Subseries VI has been divided into four subseries: (1) Administration, (2) Articles and Publications, (3) Research Data, and (4) Related Studies. All these subseries are arranged chronologically. Hughes supervised these studies for the most part long distance from both the University of Chicago and Brandeis University, so there is a wealth of reports and memoranda that fall into the category of correspondence. The correspondence with Community Studies Inc., which holds correspondence with both Howard S. Becker and Blanche Geer. Hughes did conduct interviews and manage the projects on site during some parts of 1959 and 1961. The rest of the field work on record in this collection was done by Howard S. Becker, Blanche Geer, Marsh Ray, and Rue Bucher.
Helen MacGill graduated with a double degree in Economics and German from the University of British Columbia. On hearing a lecture by Winifred Raushenbush on Chinatown in Vancouver and then speaking with Robert Park, who persuaded her to come to the University of Chicago and study sociology under a Laura Spelman Rockefeller Fellowship, Ms. MacGill came to the University in 1925. Here she met and married Everett Hughes in 1927. Helen was able to complete her Ph.D. in 1937 under the direction of Robert Park. The next year Helen and Everett came back to the University of Chicago when Everett received an assistant professorship.
World War II soon began and with the shortage of the usual male graduate students to fill the position of editorial assistant at the American Journal of Sociology, Herbert Blumer offered Helen Hughes the job. She worked as an editor for the American Journal of Sociology for 17 years from 1944 until 1961, when she and Everett moved to Boston for Everett to take a post at Brandeis University in 1961.
The only substantive files of her work are from her editorship of a study, The Status of Women in Sociology, 1968-1972: Report to the American Sociological Association of the Ad Hoc Committee on the Status of Women in the Profession.

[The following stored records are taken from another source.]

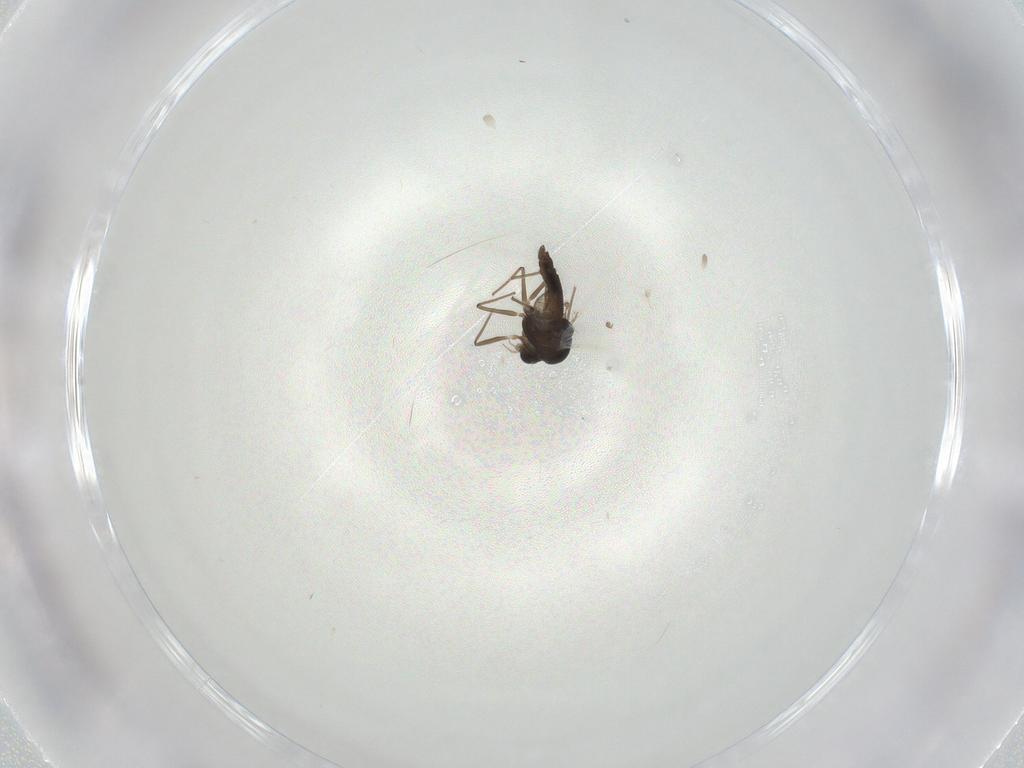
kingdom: Animalia
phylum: Arthropoda
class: Insecta
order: Diptera
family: Chironomidae
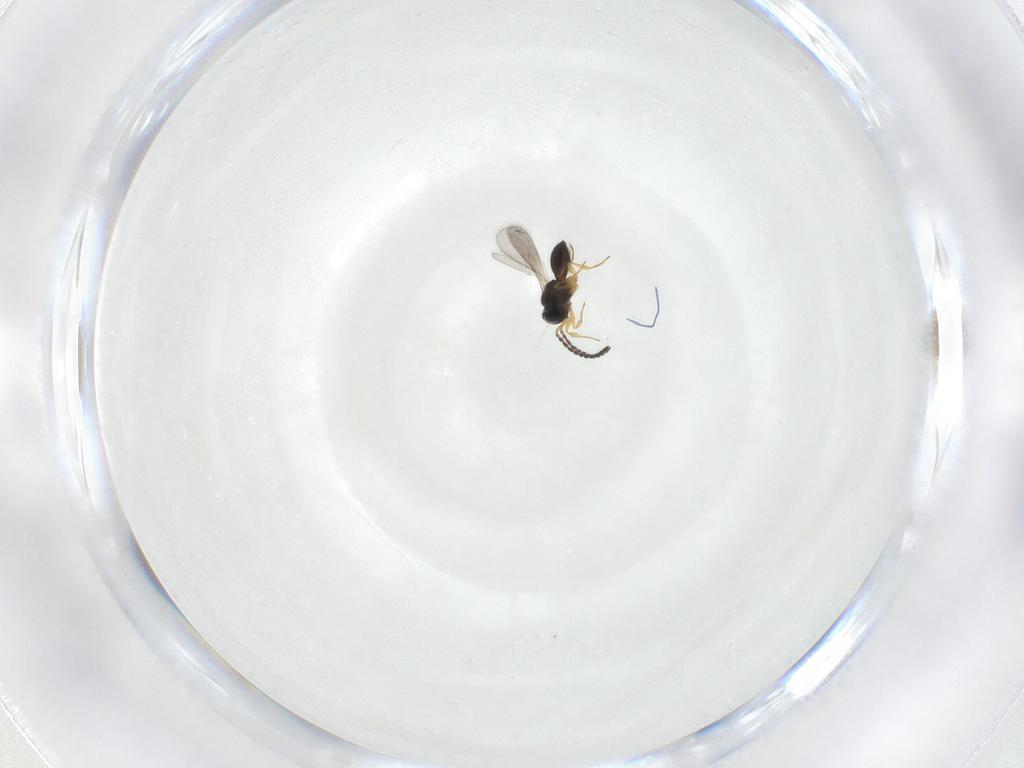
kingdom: Animalia
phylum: Arthropoda
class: Insecta
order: Hymenoptera
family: Scelionidae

Please refer to the Audio-Visual series to find a microfilmed manuscript of The Fantastic Lodge: The Autobiography of a Girl Addict. This monograph was published in 1961. Helen MacGill edited this work and Howard S. Becker made the recordings on which the text is based.

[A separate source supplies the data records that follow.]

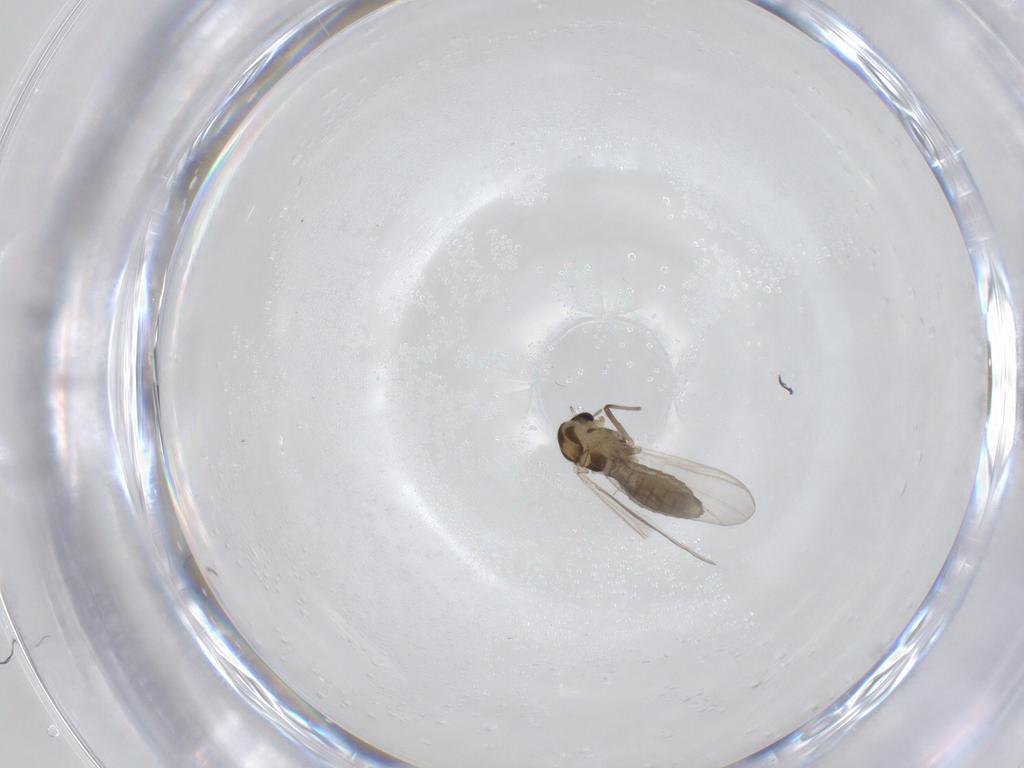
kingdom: Animalia
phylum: Arthropoda
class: Insecta
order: Diptera
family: Chironomidae
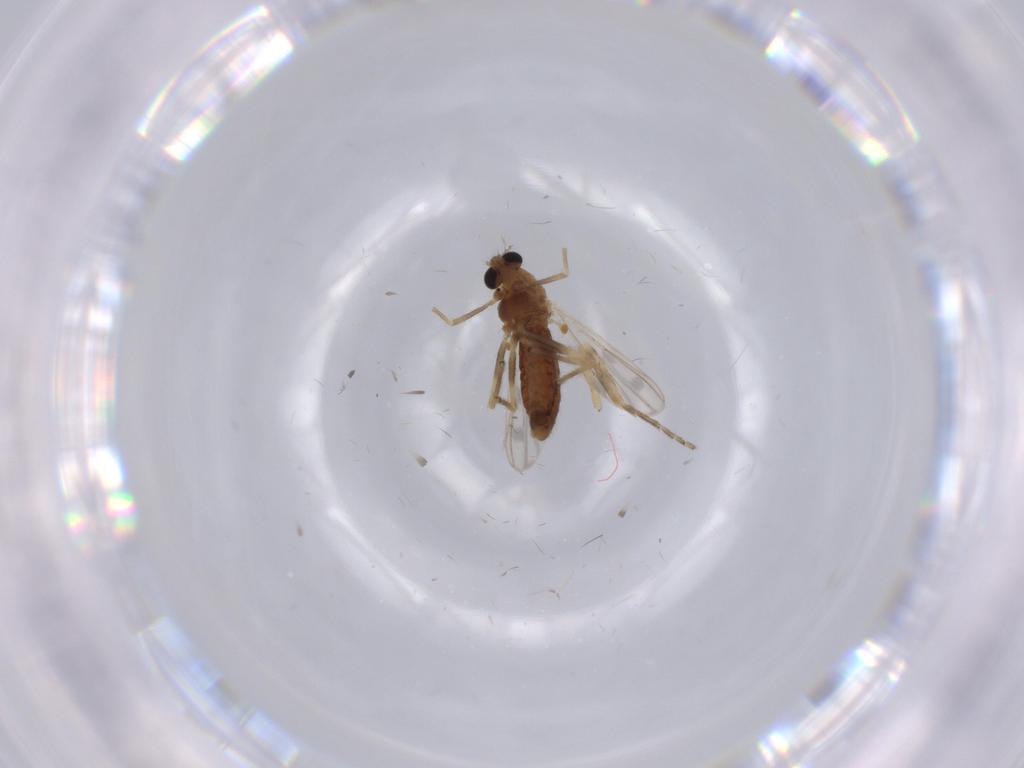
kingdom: Animalia
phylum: Arthropoda
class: Insecta
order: Diptera
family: Chironomidae
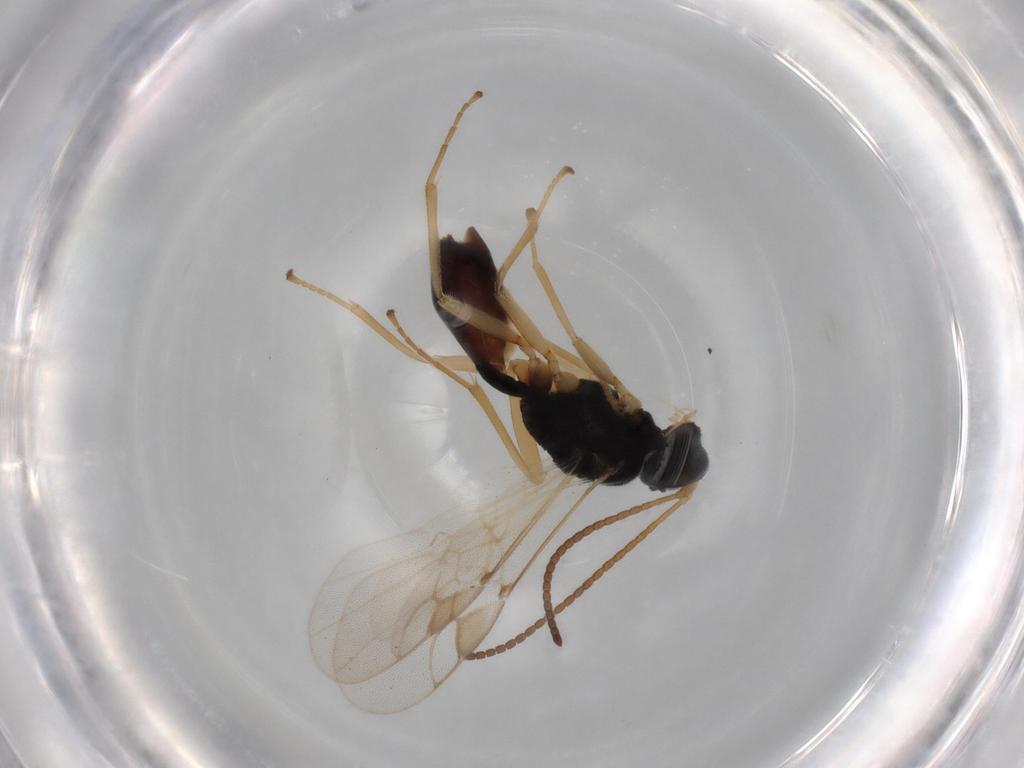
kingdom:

Series VIII contains reel-to-reel and cassette tapes that consist of lectures, dictated letters, and memoranda. The single roll of microfilm was made in 1960 by Helen MacGill Hughes of the manuscript prepared for Fantastic Lodge: The Autobiography of a Girl Drug Addict (1961). Hughes dictated many of his letters and memoranda on to dictadisks for transcription by a secretary. The dictadisk subseries is divided into dictadisks without transcripts and dictadisks with transcripts. The arrangement of these sub subseries mirrors the organization of the entire collection.
The reel-to-reel and cassette tapes as well as the microfilm in this series are restricted due to their fragile condition or need for special equipment.
Arranged alphabetically, this series consists of recommendations for students and colleagues, a few grant proposal evaluations, and a few referee reports for papers in the field of sociology. Series IX is restricted and unavailable for research until 2030.